T Nation

Sled for GPP Work and Recovery


What's a good program?

One day a week start with 8 pulls for 10-15 secs w 45 secs rest between sets?

I'd rather do pulls than sprints - can you do pulls for such a short length of time.

The reason I'm over-complicating this is because I want to start out very light as I'm completely deconditioned at the moment (havent done anything but weights all year).

  1. Put some weight on it and pull it around a bunch of different ways until you're tired.
  2. Come back later and pull it longer or with more weight.
  3. Profit.


Incomplete rest periods or complete?
How to get workload and intensity right?
I'm not talking about overtraining but fatigue is a very real problem for me - I'm currently in the middle of my first deload for 6 months - I need to stop going until I'm rundown. I need something a bit more clever than just do it til you puke.


if i'm doing sled work during my training week, i usually allow for more recovery than if i was going for an all out conditioning session. the other week, i did a bunch of sprints and pulls, and then squatted a personal best 1rm the next day.

if you're going for this sort of thing, you might just want to set a total volume, and let your fatigue levels dictate how much rest you need.


I think I might have found the answer to my question


or one of the possible answers anyway, does anyone else know of any other systematic way to do prowler sprints?
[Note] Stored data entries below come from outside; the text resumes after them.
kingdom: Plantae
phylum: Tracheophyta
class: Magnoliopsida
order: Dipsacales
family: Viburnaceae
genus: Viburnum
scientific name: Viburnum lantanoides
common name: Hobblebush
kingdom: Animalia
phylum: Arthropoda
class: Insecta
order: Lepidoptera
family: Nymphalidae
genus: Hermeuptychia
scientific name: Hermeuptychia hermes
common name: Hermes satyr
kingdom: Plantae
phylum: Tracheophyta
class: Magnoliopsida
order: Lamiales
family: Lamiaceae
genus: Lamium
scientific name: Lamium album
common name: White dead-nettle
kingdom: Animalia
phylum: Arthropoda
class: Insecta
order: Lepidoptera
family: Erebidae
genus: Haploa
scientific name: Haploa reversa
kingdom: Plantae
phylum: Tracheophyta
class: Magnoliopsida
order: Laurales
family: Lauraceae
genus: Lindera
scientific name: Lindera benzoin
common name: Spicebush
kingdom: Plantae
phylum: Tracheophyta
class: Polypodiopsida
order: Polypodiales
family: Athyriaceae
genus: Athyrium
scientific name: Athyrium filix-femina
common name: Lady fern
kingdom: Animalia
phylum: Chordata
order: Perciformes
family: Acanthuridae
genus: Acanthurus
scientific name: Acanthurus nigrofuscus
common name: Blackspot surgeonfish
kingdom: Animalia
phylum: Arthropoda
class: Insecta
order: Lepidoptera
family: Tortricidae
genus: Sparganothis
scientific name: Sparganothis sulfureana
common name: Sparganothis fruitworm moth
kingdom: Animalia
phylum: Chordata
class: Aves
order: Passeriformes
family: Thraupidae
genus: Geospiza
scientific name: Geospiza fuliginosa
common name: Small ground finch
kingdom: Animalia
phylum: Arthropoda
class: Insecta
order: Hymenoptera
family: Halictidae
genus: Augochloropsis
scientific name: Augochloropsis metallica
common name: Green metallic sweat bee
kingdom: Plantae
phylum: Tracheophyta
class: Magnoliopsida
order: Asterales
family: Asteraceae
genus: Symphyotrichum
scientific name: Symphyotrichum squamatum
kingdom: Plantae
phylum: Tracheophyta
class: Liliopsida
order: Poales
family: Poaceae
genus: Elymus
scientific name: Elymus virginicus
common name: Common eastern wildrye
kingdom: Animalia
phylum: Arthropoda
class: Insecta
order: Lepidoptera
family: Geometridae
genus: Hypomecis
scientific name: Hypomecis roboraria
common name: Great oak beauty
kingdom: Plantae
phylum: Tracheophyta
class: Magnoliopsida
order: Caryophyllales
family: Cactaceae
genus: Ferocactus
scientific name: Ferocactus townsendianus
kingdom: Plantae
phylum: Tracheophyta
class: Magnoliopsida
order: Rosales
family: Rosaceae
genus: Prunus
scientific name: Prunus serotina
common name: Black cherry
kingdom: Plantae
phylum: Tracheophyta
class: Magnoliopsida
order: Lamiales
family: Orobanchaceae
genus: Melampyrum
You don't really need a system for GPP and recovery. You can go take a walk or just screw around, as long as it's different and not too tough. You might be overthinking this, you don't really need a program, you can just take a walk, or do some gardening, or just see how many different ways you can pull the sled with a small amount of weight on it. The important part of recovery is just moving around, you don't need to be intense about it.